During the first reading debate of the Appropriation Bill, Ms Elsabe Ntlangwini contested that budgets are approved without considerations because Parliament has no capacity to interrogate them and to make meaningful input to approve budgets that are meant to better the lives of our people. “What is worse is that we are passing a Bill for which departments are already spending the money. A clear example of how Parliament’s processes are out of touch with reality.”

The question is though, are we moving fast enough towards the realisation of the 2030 goals of the National Development Plan, said Ms Sibongile Nkomo.

“With Statistics South Africa officially announcing that this country has now fallen into recession, impetus through funding must be provided to the sectors that are showing negative growth.”

Most of our budget is allocated for the compensation of employees whose sole responsibility is to service the people of this country. Are we getting maximum output, the answer is no, said Mr Ahmed Shaik Emam.

“Unless measures are put in place to ensure accountability and consequences for all officials at all levels of government, the future of South Africans is bleak.”  

The 2017 Appropriation Bill contains a range of redistributive allocations with a string bias towards the poor and working class families, said Ms Sibongile Manana.

“The budget contained in the 2017 appropriations is not only redistributive, but is a pro-poor budget at its best.

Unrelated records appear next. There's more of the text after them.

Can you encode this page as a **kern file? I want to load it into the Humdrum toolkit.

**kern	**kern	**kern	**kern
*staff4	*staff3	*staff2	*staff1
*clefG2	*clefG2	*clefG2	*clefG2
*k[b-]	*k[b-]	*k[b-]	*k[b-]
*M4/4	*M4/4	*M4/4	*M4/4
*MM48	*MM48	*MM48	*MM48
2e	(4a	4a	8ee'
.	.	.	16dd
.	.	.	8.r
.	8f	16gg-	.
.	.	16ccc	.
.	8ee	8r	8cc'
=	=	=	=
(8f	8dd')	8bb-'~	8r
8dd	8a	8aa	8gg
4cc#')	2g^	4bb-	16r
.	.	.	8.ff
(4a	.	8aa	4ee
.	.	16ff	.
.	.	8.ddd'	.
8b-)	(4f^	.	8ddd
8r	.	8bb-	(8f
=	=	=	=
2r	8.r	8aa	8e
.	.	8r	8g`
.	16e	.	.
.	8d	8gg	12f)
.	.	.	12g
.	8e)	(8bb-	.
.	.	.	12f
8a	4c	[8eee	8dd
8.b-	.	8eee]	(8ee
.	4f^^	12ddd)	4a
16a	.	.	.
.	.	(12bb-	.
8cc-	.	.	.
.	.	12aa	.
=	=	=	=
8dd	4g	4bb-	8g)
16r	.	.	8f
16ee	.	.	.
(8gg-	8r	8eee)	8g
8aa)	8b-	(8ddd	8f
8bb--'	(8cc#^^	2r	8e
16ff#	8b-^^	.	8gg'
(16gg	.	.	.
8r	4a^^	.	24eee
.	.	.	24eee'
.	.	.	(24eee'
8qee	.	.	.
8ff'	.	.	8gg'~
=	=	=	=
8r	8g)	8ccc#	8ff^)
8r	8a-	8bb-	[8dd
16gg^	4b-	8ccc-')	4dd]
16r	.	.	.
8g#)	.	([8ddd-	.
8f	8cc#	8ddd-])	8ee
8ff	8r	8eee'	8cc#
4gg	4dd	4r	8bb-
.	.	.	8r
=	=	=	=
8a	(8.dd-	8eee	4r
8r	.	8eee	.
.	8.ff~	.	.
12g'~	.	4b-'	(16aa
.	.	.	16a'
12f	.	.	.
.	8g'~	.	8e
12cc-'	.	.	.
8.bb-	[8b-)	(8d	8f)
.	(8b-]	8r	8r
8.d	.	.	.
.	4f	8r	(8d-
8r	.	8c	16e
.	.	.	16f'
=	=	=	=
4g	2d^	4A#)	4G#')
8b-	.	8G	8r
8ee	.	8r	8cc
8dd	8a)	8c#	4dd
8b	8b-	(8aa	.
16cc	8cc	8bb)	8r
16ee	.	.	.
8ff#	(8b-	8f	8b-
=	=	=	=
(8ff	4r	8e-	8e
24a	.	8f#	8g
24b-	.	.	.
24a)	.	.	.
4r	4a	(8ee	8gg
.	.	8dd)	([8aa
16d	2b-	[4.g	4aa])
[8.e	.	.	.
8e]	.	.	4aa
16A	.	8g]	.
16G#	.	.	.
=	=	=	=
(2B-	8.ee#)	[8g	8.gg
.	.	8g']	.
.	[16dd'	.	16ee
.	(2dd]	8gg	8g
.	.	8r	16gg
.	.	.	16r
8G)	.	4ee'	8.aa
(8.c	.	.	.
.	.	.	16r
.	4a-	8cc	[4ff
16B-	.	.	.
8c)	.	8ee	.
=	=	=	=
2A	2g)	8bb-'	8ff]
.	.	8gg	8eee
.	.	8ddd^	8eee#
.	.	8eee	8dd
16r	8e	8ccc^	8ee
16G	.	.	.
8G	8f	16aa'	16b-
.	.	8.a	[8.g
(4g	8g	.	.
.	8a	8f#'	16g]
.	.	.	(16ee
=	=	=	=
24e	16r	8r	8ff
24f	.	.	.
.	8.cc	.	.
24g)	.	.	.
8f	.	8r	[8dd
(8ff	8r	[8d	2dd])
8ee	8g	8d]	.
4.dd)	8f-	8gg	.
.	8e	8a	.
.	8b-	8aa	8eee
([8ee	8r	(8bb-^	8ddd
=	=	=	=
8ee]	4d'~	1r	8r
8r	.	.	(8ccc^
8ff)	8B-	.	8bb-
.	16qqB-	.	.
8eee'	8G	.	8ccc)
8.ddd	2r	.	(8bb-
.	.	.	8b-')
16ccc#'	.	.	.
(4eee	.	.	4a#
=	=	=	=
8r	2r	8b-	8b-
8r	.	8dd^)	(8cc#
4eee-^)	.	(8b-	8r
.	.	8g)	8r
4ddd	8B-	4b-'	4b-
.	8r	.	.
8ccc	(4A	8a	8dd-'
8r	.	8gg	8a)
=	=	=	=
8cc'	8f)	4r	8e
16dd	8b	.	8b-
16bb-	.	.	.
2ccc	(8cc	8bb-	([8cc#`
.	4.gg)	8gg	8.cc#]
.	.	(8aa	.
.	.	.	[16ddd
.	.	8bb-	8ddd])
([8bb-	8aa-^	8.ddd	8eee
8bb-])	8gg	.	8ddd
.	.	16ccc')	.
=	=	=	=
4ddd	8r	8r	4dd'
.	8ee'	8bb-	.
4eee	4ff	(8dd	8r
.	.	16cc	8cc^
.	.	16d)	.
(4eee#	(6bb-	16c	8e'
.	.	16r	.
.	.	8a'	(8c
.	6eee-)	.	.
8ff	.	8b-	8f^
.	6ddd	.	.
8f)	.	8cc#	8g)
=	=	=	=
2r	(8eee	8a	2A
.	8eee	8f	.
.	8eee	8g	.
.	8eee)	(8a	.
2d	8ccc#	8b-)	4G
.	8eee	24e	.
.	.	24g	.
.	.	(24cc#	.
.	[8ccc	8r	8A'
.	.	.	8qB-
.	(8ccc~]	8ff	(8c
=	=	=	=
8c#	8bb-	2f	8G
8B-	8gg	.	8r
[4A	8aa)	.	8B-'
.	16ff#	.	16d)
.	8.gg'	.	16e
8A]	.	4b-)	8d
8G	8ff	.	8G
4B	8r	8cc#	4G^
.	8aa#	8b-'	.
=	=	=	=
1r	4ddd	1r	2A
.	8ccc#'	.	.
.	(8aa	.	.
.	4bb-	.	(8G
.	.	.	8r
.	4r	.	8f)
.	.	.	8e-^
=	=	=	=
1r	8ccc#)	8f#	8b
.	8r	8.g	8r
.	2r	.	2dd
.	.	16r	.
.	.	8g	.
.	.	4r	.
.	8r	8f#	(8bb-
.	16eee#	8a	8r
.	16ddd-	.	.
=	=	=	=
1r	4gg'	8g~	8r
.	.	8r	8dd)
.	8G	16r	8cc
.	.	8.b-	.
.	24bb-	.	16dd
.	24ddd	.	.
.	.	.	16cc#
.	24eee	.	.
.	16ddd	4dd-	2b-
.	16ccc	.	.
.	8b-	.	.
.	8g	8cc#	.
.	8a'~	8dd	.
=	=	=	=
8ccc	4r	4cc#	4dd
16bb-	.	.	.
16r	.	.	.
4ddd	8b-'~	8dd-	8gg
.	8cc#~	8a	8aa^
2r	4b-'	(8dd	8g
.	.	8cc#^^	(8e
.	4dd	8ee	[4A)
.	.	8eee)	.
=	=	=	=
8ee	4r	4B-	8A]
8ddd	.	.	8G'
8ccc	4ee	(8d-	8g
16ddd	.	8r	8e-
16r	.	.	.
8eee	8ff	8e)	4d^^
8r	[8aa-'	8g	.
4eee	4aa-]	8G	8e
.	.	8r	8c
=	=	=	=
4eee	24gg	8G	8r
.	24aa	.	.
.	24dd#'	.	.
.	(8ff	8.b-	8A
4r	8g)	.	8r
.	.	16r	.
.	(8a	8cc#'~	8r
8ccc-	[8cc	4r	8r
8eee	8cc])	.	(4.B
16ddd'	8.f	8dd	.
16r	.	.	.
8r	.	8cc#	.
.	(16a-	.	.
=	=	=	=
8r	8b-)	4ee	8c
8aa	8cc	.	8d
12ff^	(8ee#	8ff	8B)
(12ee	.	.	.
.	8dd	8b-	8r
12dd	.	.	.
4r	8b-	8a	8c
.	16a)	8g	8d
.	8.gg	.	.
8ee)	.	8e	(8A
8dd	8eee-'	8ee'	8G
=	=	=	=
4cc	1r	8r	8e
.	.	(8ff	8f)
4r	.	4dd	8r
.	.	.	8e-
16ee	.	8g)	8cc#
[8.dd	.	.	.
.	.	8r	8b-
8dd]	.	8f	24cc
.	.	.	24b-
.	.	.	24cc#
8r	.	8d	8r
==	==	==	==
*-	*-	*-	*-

We welcome the R7.3bn allocated towards funding the shortfalls at universities and Technical and Vocational Education and Training (TVET) colleges – resulting to no fees increase to households with incomes less than R600 000 a year.”

During public hearings on the 2017 Appropriation Bill in Khayelitsha, the Equal Education eloquently welcomed the increased funding for school infrastructure, she added. “We share the same sentiment with Equal Education, and we encourage these movements to work with Parliament in ensuring that the budget serves communities as effectively and efficiently as possible.”

This budget is under significant risk due to lower economic growth, more people are out of work, irregular expenditure is increasing and the financial position of the state-owned enterprises has deterioratedsaid Dr Malcolm Figg.

This slow rate of economic growth will not be sufficient to markedly reduce unemployment, poverty and inequality. In order to make up the backlog, the economy will have to grow by 7.2% for the remaining 13 years to meet the 2030 National Development Plan’s targets.” 

He decried the mismanagement of state-owned enterprises. “Although there is a sound legal framework that governs them, operational inefficiencies, poor procurement practices, weak corporate governance and failure to abide by the fiduciary obligations have plagued several of them, and they are now in serious financial difficulty.”

In this tough economic climate, we have spending plans to moderate expenditure growth. And we need to maintain our fiscal framework to lift our economy out of slow growth trap, said the Minister of Finance, Mr Malusi Gigaba.    

We are on course to stabilise the government’s wage bill, he said. “We have called on the department of Public Service and Administration to reduce appointments and to monitor personnel employment trends as a means to stabilise the government’s wage bill.”

Our new procurement reforms will ensure that there is effective expenditure of public spendinghe said. “We aim at narrowing corruption by R25bn by renegotiating contracts and to cutting red tape.”

Part our efforts is to arrest recession and realise our long-term financial growth, to ensure that there is a value-added labour sector and state-owned enterprises are governed efficiently and their procurement commitments respond to our growth challenges, he said.